Avoid the brute force approach you're contemplating and try to envision a solution that involves populating a single 20000 element list, rather than an array that covers every possible permutation.
For starters, consider the following simplistic approach which you may be able to improve upon, given the specifics of your problem:
int bestResult = -1; // some invalid value
int bestInner;
int bestOuter;
for ( int outer = 0; outer < MAX; outer++ )
for ( int inner = 0; inner < MAX; inner++ )
int candidateResult = SomeFunction( list[ inner ], list[ outer ] );
if ( candidateResult > bestResult )
bestResult = candidateResult;
bestInner = inner;
bestOuter = outer;
You can represent your matrix as a single large array. Whether it's a good idea to do so is for you to determine.
If you need four bytes per cell, your matrix is only 4*20000*20000, that is, 1.6GB. Any platform should give you that much memory for a single process. Windows gives you 2GiB by default for 32-bit processes -- and you can play with the linker options if you need more. All 32-bit unices I tried gave you more than 2.5GiB.
Is there a reason you need the matrix in memory?
Depending on the complexity of calculations you need to perform you could simply use a function that calculates your distances on the fly. This could even be faster than precalculating ever single distance value if you would only use some of them.
Without more references to the problem at hand (and the use of the matrix), you are going to get a lot of answers... so indulge me.
The classic approach here would be to go with a sparse matrix, however the default value would probably be something like 'not computed', which would require special handling.
Perhaps that you could use a caching approach instead.
Apparently I would say that you would like to avoid recomputing the distances on and on and so you'd like to keep them in this huge matrix. However note that you can always recompute them. In general, I would say that trying to store values that can be recomputed for a speed-off is really what caching is about.
So i would suggest using a distance class that abstract the caching for you.
The basic idea is simple:
When you request a distance, either you already computed it, or not
If computed, return it immediately
If not computed, compute it and store it
If the cache is full, delete some elements to make room
The practice is a bit more complicated, of course, especially for efficiency and because of the limited size which requires an algorithm for the selection of those elements etc...

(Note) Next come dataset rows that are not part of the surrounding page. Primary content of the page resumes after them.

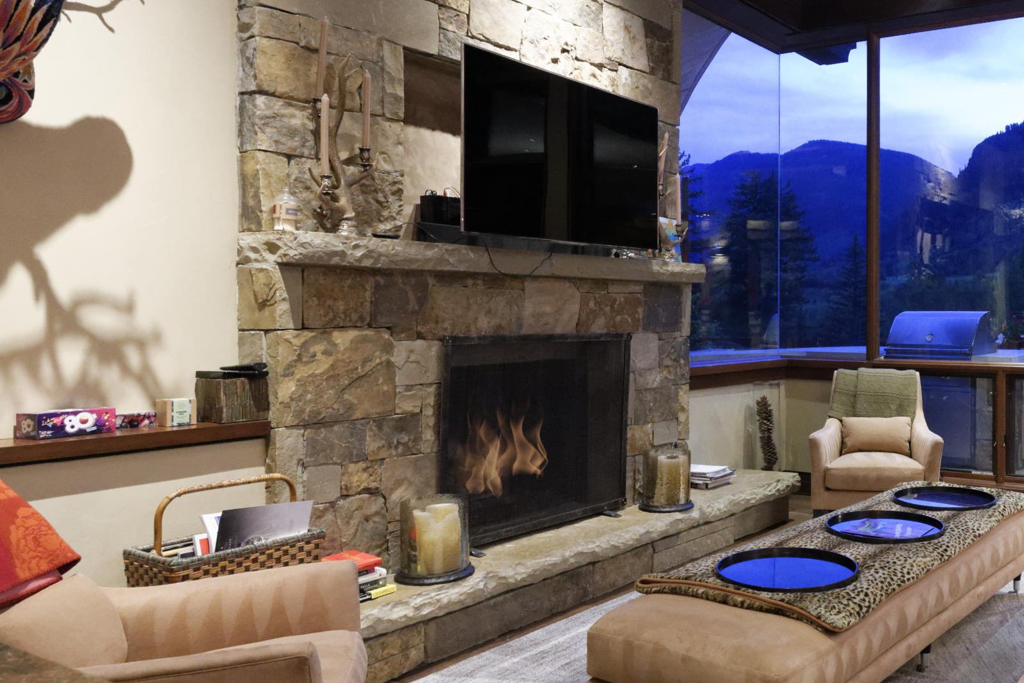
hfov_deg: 54.4
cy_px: 313
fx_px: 911
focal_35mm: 32
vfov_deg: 41.1
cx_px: 829
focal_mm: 17
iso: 4000
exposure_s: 1/8
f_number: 7.1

So before we delve in the technical implementation, just tell me if that's what you're looking for.
Your computer should be able to handle 1.6 GB of data (assuming 32bit)
size_t n = 20000;
typedef long dist_type; // 32 bit
std::vector <dist_type> matrix(n*n);
And then use:
dist_type value = matrix[n * y + x];
You can (by using small datatypes), but you probably don't want to.

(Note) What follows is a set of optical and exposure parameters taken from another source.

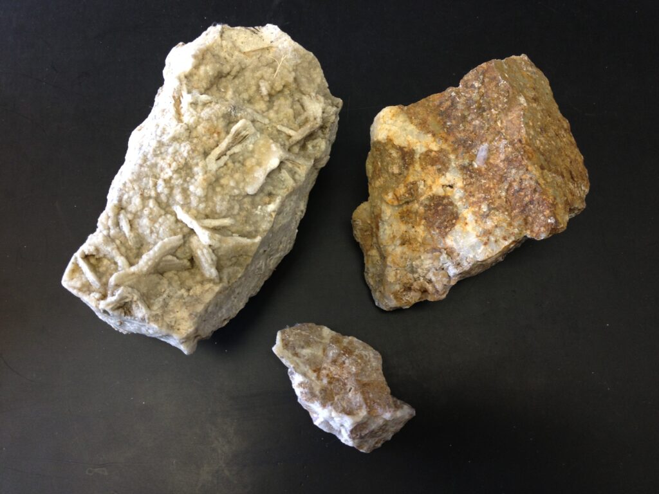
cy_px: 247
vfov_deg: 40.7
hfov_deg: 52.6
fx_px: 666
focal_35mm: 35
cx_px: 330
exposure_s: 1/20
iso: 80
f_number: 2.4
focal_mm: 4.28
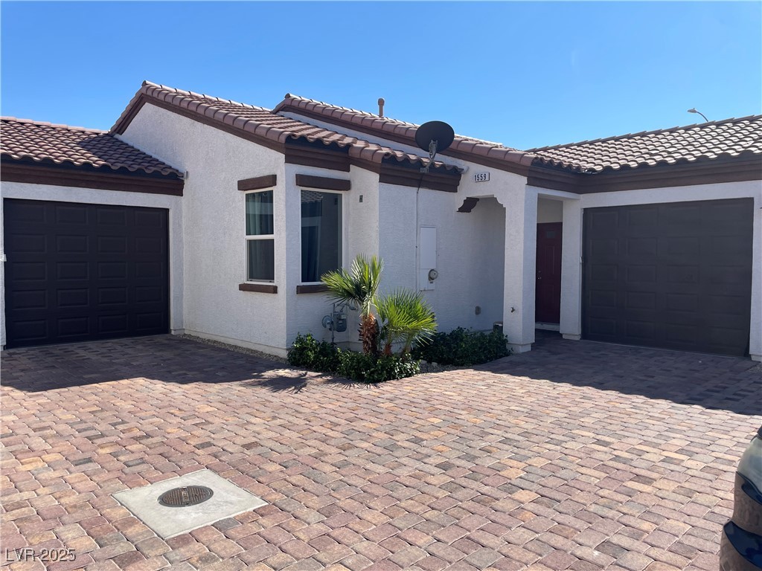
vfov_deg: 53.1
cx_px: 381
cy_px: 286
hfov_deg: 67.3
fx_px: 572
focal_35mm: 26
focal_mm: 4.2
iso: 32
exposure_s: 1/3125
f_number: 1.6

You are better off using a quad tree (if you need to find the nearest N matches), or a grid of lists (if you want to find all points within R).
In physics, you can just approximate distant points with a field, or a representative amalgamation of points.
There's always a solution. What's your problem?
Man you should avoid the n² problem...
Put your 20 000 points into a voxel grid.
Finding closest pair of points should then be something like n log n.
As stated by other answers, you should try hard to either use sparse matrix or come up with a different algorithm that doesn't need to have all the data at once in the matrix.
If you really need it, maybe a library like stxxl might be useful, since it's specially designed for huge datasets. It handles the swapping for you almost transparently.
Thanks a lot for your answers. What I am doing is to solve a vehicle routing problem with about 20000 nodes. I need one matrix for distance, one matrix for a neighbor list (for each node, list all other nodes according to the distance). This list will be used very often to find who can be some candidates. I guess sometimes distances matrix can be ommited if we can calculate when we need. But the neighbor list is not convenient to create every time. the list data type could be int.
To mgb:
how much can a 64 bit windows system help this situation?